From CS294-10 Visualization Fa07
 Good Visualization
This is a 2D histogram of cloud top pressure and cloud optical thickness. These are commonly used in atmospheric sciences and are known as "pc-tau" graphs. This particular plot compares cloud coverage predicted by 6 different models over the same region of the southern great plains (SGP). For example, high values in bottom left hand corner designate low thin clounds while red in upper right indicates high dense clouds. It is an effective way to view differences in models at a glance. Also, the vertical pressure axis corresponds to our notion of high/low. And I like the colors cause I picked them.
Source: own work for NASA/Goddard Institute for Space Studies; using IDL
The data model for each of the six sub-plots is some version of a latitude/longitude grid holding tau and cloud top pressure information. These monthly total arrays are limited to a location over central Oklahoma and are processed out of daily large binary files holding much more data. The data is sorted into a two dimensional grid of tau and ctopp values, which is quantitative-interval (not continuous). The resulting quantitative-ratio variable of "% of total points" is displayed on a continuous 0-10% scale.
The image model uses small multiples for intercomparison of the six different climate models. The color scheme is picked to highlight high and low areas of clouds. The main point of each graph is to show "what kind" of clouds were present for March 2000 over this geographic area. The eye distinguishes the bright patterns and intercomparison is inevitable. At the same time, each of the plots is interesting on its own as it gives insight into what kinds of clouds a given model predicted.

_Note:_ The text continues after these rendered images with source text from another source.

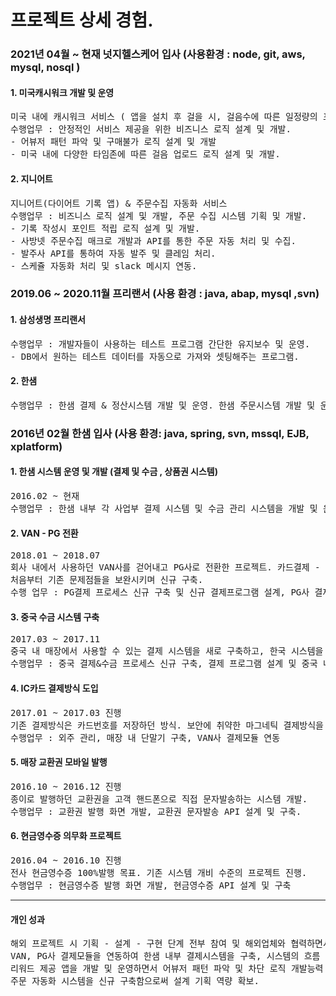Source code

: 프로젝트 상세 경험.
========

### 2021년 04월 ~ 현재 __넛지헬스케어__ 입사 (사용환경 : node, git, aws, mysql, nosql )

#### 1. 미국캐시워크 개발 및 운영 
<pre>
미국 내에 캐시워크 서비스 ( 앱을 설치 후 걸을 시, 걸음수에 따른 일정량의 포인트를 제공 )
수행업무 : 안정적인 서비스 제공을 위한 비즈니스 로직 설계 및 개발. 
- 어뷰저 패턴 파악 및 구매불가 로직 설계 및 개발
- 미국 내에 다양한 타임존에 따른 걸음 업로드 로직 설계 및 개발.
</pre>

#### 2. 지니어트
<pre>
지니어트(다이어트 기록 앱) & 주문수집 자동화 서비스 
수행업무 : 비즈니스 로직 설계 및 개발, 주문 수집 시스템 기획 및 개발.
- 기록 작성시 포인트 적립 로직 설계 및 개발.
- 사방넷 주문수집 매크로 개발과 API를 통한 주문 자동 처리 및 수집.
- 발주사 API를 통하여 자동 발주 및 클레임 처리.
- 스케쥴 자동화 처리 및 slack 메시지 연동.
</pre>

### 2019.06 ~ 2020.11월 __프리랜서__ (사용 환경 : java, abap, mysql ,svn)

#### 1. 삼성생명 프리랜서
<pre>
수행업무 : 개발자들이 사용하는 테스트 프로그램 간단한 유지보수 및 운영.
- DB에서 원하는 테스트 데이터를 자동으로 가져와 셋팅해주는 프로그램.
</pre>

#### 2. 한샘
<pre>
수행업무 : 한샘 결제 & 정산시스템 개발 및 운영. 한샘 주문시스템 개발 및 운영
</pre>

### 2016년 02월 __한샘__ 입사 (사용 환경: java, spring, svn, mssql, EJB, xplatform)

#### 1. 한샘 시스템 운영 및 개발 (결제 및 수금 , 상품권 시스템)
<pre>
2016.02 ~ 현재
수행업무 : 한샘 내부 각 사업부 결제 시스템 및 수금 관리 시스템을 개발 및 운영.
</pre>

#### 2. VAN - PG 전환
<pre>
2018.01 ~ 2018.07
회사 내에서 사용하던 VAN사를 걷어내고 PG사로 전환한 프로젝트. 카드결제 - 매입, 현금영수증 발행 등 
처음부터 기존 문제점들을 보완시키며 신규 구축.
수행 업무 : PG결제 프로세스 신규 구축 및 신규 결제프로그램 설계, PG사 결제모듈 연동(Smartro, LG U+)
</pre>

#### 3. 중국 수금 시스템 구축
<pre>
2017.03 ~ 2017.11
중국 내 매장에서 사용할 수 있는 결제 시스템을 새로 구축하고, 한국 시스템을 토대로 중국 기준에 맞춰 시스템을 처음부터 구축.
수행업무 : 중국 결제&수금 프로세스 신규 구축, 결제 프로그램 설계 및 중국 내 ERP시스템(한샘 자체프로그램) 구축
</pre>

#### 4. IC카드 결제방식 도입
<pre>
2017.01 ~ 2017.03 진행
기존 결제방식은 카드번호를 저장하던 방식. 보안에 취약한 마그네틱 결제방식을 사용하고 있어, IC결제 방식으로 변경.
수행업무 : 외주 관리, 매장 내 단말기 구축, VAN사 결제모듈 연동
</pre>

#### 5. 매장 교환권 모바일 발행 
<pre>
2016.10 ~ 2016.12 진행
종이로 발행하던 교환권을 고객 핸드폰으로 직접 문자발송하는 시스템 개발.
수행업무 : 교환권 발행 화면 개발, 교환권 문자발송 API 설계 및 구축.
</pre>

#### 6. 현금영수증 의무화 프로젝트
<pre>
2016.04 ~ 2016.10 진행
전사 현금영수증 100%발행 목표. 기존 시스템 개비 수준의 프로젝트 진행.
수행업무 : 현금영수증 발행 화면 개발, 현금영수증 API 설계 및 구축
</pre>

***
#### 개인 성과
<pre>
해외 프로젝트 시 기획 - 설계 - 구현 단계 전부 참여 및 해외업체와 협력하면서 다양한 경험.
VAN, PG사 결제모듈을 연동하여 한샘 내부 결제시스템을 구축, 시스템의 흐름 파악 및 개발 기술을 향상.
리워드 제공 앱을 개발 및 운영하면서 어뷰저 패턴 파악 및 차단 로직 개발능력 향상.
주문 자동화 시스템을 신규 구축함으로써 설계 기획 역량 확보.
</pre>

 Bad (but entertaining) Visualization
This is a zoom in on a much much larger timeline from book "The Wall Chart of World History". This is the 1800's to early 1900's part for Europe. Lots of fun and a good thing to look at while drunk or bored, but shall we say not a consistent historic record. Events to highlight, such as "visits london" for Nicholas of Russia were chosen somewhat inconsistently. Note 'alaska' branch below Alexander - how does it relate to rulers and what happens to it after 1881? But good fun.

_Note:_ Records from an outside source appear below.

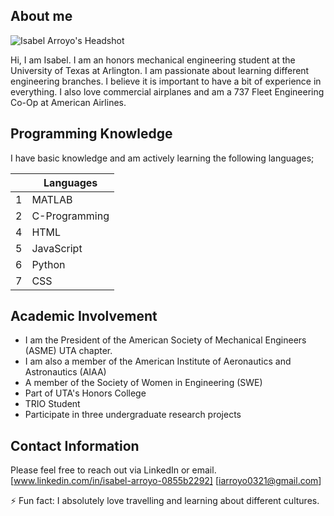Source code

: ## About me
<picture>
 <source media="(prefers-color-scheme: dark)" srcset="https://news.tccd.edu/wp-content/uploads/2023/06/Isabel-Arroyo.jpg">
 <source media="(prefers-color-scheme: light)" srcset="https://news.tccd.edu/wp-content/uploads/2023/06/Isabel-Arroyo.jpg">
 <img alt="Isabel Arroyo's Headshot" src="https://news.tccd.edu/wp-content/uploads/2023/06/Isabel-Arroyo.jpg">
</picture>

Hi, I am Isabel. I am an honors mechanical engineering student at the University of Texas at Arlington. I am passionate about learning different engineering branches. I believe it is important to have a bit of experience in everything. I also love commercial airplanes and am a 737 Fleet Engineering Co-Op at American Airlines. 

## Programming Knowledge
I have basic knowledge and am actively learning the following languages;

|      | Languages        |
|-----:|------------------|
|     1|  MATLAB          |
|     2|  C-Programming   |
|     4|  HTML            |
|     5|  JavaScript      |
|     6|  Python          |
|     7|  CSS             |

## Academic Involvement
* I am the President of the American Society of Mechanical Engineers (ASME) UTA chapter. 
* I am also a member of the American Institute of Aeronautics and Astronautics (AIAA)
* A member of the Society of Women in Engineering (SWE) 
* Part of UTA's Honors College 
* TRIO Student 
* Participate in three undergraduate research projects

## Contact Information 
Please feel free to reach out via LinkedIn or email. 
[www.linkedin.com/in/isabel-arroyo-0855b2292]
[iarroyo0321@gmail.com]


⚡ Fun fact: I absolutely love travelling and learning about different cultures.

The overarching data model must be a table linking monarchs and start, end dates of reign, number of children, historical curiosities. However an accompanying data set was a random collection of facts about the period itself, as well as a spotty tables of territory ownership dates, famous people birth/death dates, and a few others. Being time, the data is quantitative-interval.
The image model randomly (?) selects colors for each sequential time period. Inevitably, unconnected pieces of the chart appear to be connected. Tree like branches are used to represent both country rulers, famous peoples, as well as territory ownership. The width of the branches probably correlates to size or importance of a country, though perhaps only in the author's eyes. To overcome the confusion created by branches representing more than one thing, and use of color, the image relies on a lot of annotations.
This design aimed to clean up they display by separating the graph into two panels - top for events/people and bottom for countries/rulers. One of the most useful aspects of the original graph was the relative 'sizes' of the branches representing the countries. I tried to represent this 'importance' factor on the vertical scale (we can pretend it's some combination of GDP and area). Whenever a territory is split off from a country, it is represented by a dashed line of the corresponding color. When country switch area/GDP importance, they are taken up or down by a solid line of the corresponding color. Colors highlight contries' existence in time, though information about the rulers is written in black.
Though the idea of the new layout is not a bad one, it is tough to execute and there are many subjective editorial decisions to make. Of course, the chart looses much of its entertainment appeal too.